Prof. Hari Osofsky Receives Distinguished Service Award from the Association for Law, Property, and Society

At its recent annual meeting, held at the School of Law at Queen’s University Belfast, Northern Ireland, the Association for Law, Property, and Society (ALPS) honored Professor Hari Osofsky with its Distinguished Service Award. The award, established last year, recognizes honorees for “using their expertise to improve the quality of people’s lives locally, nationally, or internationally; serving as mentors to junior faculty and others interested in teaching and research in property law; and serving and enlarging the community of property law scholars.”

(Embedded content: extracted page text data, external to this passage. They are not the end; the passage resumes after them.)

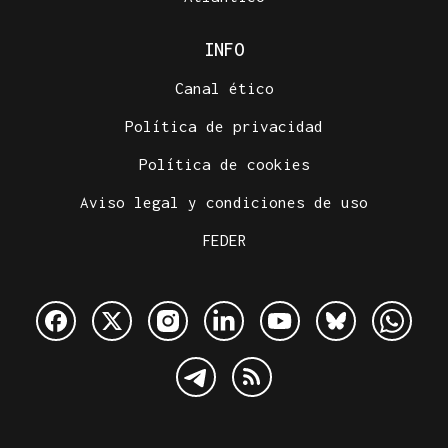
INFO
Canal ético
Política de privacidad
Política de cookies
Aviso legal y condiciones de uso
FEDER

The ALPS is an international, interdisciplinary organization of property scholars, founded in 2010. Osofsky has been involved with the ALPS in a leadership capacity since its inception, serving as president in 2012-13 (when its annual meeting was held at the University of Minnesota), as a board member, and as a member of the mentoring committee. “I was incredibly surprised, touched, and honored that the ALPS chose to give me the Distinguished Service Award in just its second year,” Osofsky said. “The organization has so many wonderful people involved who have provided extraordinary service.”

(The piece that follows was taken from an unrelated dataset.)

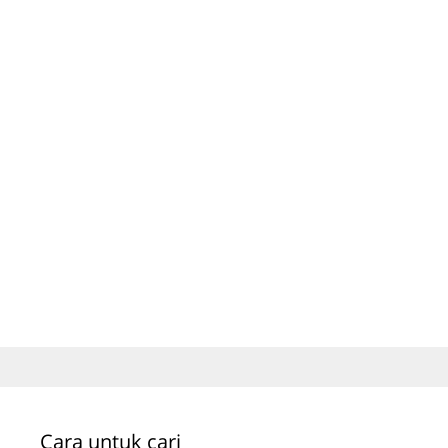
Cara untuk cari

Osofsky is a professor of law, the faculty director of the Energy Transition Lab, the director of the Joint Degree Program in Law, Science, and Technology, and a fellow with the Institute on the Environment. Her more than 50 publications focus on improving governance and addressing injustice in energy and climate change regulation. Her professional leadership roles beyond the Association for Law, Property, and Society have included, among others, serving as chair of the American Association of Law Schools Section on Property and as a member of the executive council of the American Society of International Law and the International Law Association’s Committee on the Legal Principles of Climate Change. She is a member of the Society of American Law Teachers Board of Governors, the International Bar Association’s Model Statute on Climate Change Remedies Working Group, and the editorial board of Climate Law.